The frescoes on the long walls illustrate parallel events in the Lives of Moses and Christ and constitute a complex of extraordinary interest executed between 1481 and 1483 by Perugino, Botticelli, Cosimo Rosselli and Domenico Ghirlandaio, with their respective groups of assistants, who included Pinturicchio, Piero di Cosimo and others; later Luca Signorelli also joined the group.

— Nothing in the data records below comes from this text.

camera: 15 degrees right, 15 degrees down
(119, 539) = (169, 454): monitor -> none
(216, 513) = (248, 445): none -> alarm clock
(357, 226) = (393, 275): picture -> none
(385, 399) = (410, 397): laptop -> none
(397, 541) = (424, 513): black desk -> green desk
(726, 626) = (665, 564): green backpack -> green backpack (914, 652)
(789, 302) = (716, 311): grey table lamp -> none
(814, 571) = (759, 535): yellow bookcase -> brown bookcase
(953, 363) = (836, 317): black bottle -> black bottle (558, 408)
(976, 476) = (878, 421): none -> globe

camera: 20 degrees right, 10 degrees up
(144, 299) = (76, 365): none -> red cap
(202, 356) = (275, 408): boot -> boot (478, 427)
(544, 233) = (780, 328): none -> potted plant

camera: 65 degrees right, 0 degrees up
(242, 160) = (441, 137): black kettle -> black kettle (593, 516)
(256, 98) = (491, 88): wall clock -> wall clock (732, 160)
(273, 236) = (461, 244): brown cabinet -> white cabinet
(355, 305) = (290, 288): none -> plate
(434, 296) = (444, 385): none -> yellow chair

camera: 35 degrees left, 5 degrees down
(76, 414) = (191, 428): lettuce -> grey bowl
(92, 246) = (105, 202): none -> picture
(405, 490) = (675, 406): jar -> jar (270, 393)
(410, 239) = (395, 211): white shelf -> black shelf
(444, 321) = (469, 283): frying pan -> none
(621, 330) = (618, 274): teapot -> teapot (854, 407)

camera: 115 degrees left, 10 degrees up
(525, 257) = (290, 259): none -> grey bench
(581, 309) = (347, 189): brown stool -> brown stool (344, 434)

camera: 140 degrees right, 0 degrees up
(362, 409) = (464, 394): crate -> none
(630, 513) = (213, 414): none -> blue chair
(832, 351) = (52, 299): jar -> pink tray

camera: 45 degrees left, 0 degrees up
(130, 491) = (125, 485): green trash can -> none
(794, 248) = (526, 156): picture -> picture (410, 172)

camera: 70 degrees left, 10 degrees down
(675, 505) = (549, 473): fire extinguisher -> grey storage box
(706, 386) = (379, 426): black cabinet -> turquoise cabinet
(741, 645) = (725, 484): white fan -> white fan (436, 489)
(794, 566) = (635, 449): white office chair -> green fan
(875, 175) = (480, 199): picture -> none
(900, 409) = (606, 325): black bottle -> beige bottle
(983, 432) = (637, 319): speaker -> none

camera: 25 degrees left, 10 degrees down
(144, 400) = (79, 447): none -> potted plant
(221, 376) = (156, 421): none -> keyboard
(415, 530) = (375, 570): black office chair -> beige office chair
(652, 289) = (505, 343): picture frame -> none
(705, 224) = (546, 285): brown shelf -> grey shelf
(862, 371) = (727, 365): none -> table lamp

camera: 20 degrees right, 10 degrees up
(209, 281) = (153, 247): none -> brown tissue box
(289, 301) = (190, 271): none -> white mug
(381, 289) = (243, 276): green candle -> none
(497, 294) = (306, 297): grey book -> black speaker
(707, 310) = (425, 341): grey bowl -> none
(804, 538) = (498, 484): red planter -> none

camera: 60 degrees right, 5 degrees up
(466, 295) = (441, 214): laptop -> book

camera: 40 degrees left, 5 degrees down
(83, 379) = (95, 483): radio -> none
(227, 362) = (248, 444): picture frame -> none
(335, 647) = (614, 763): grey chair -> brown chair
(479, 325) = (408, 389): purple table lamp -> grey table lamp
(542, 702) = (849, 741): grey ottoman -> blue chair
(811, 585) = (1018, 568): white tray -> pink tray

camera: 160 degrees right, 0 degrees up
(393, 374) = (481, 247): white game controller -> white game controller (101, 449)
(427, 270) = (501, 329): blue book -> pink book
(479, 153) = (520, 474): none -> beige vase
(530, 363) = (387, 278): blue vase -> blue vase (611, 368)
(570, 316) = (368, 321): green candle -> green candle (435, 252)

The barrel-vaulted ceiling is entirely covered by the famous frescoes which Michelangelo painted between 1508 and 1512 for Julius II. The original design was only to have represented the Apostles, but was modified at the artist's insistence to encompass an enormously complex iconographic theme which may be synthesized as the representation of mankind waiting for the coming of the Messiah. More than twenty years later, Michelangelo was summoned back by Paul III (1534-49) to paint the Last Judgement on the wall behind the altar. He worked on it from 1536 to 1541.
The Vatican Library was founded by Nicholas V (1447-55). Sixtus V (1585-90) commissioned the present building from Domenico Fontana, who built the long gallery and the Salone.
VATICAN PICTURE GALLERY
The Vatican Picture Gallery was founded by Pope Pius VI (1775-99). Only in 1932 was a permanent site established in a building commissionated by Pius XI (1922-39) from a design by the architect Luca Beltrami.
The gallery includes works of Giotto, Gentile da Fabriano, Beato Angelico, Perugino, Pinturicchio, Leonardo, Tiziano, Guercino, van Dyck, Poussin, etc.
GREGORIAN MUSEUM OF PROFANE ART
The special building constructed to house the museum (founded by Gregorius XVI in 1844) runs parallel to the Pinacoteca and was opened in 1970. The works are arranged according to didactic criteria, liberated as far as possible from arbitrary integration and excessive restorations. The four sections contain Roman copies and re-elaboration of Greek originals, Roman sculptures of repubblican and early imperial periods, sarcophagi, later Roman sculptures.
Founded in 1854 by Pius IX in the Lateran Palace to house the Christian antiquities found during the excavations of the catacombs, the Museo Pio Cristiano was transferred to the Vatican in 1963.
MISSIONARY MUSEUM OF ETHNOLOGY
The material is vast and various and is presented according to didactic principles so as to document the religious cult of the various civilisation which have flourished in other continents over an enormous span of time, from centuries before the coming of Christ right up to our times.
It was founded under the auspices of Paul VI and laid out in 1973 in a building constructed under the Square Garden.
The collection contains: the carriages of popes and cardinals, with various harnesses; graphic and photographic documentation of solemn processions containing berlins and carriages; black landaus for daily conveyance and the first automobiles used by the popes.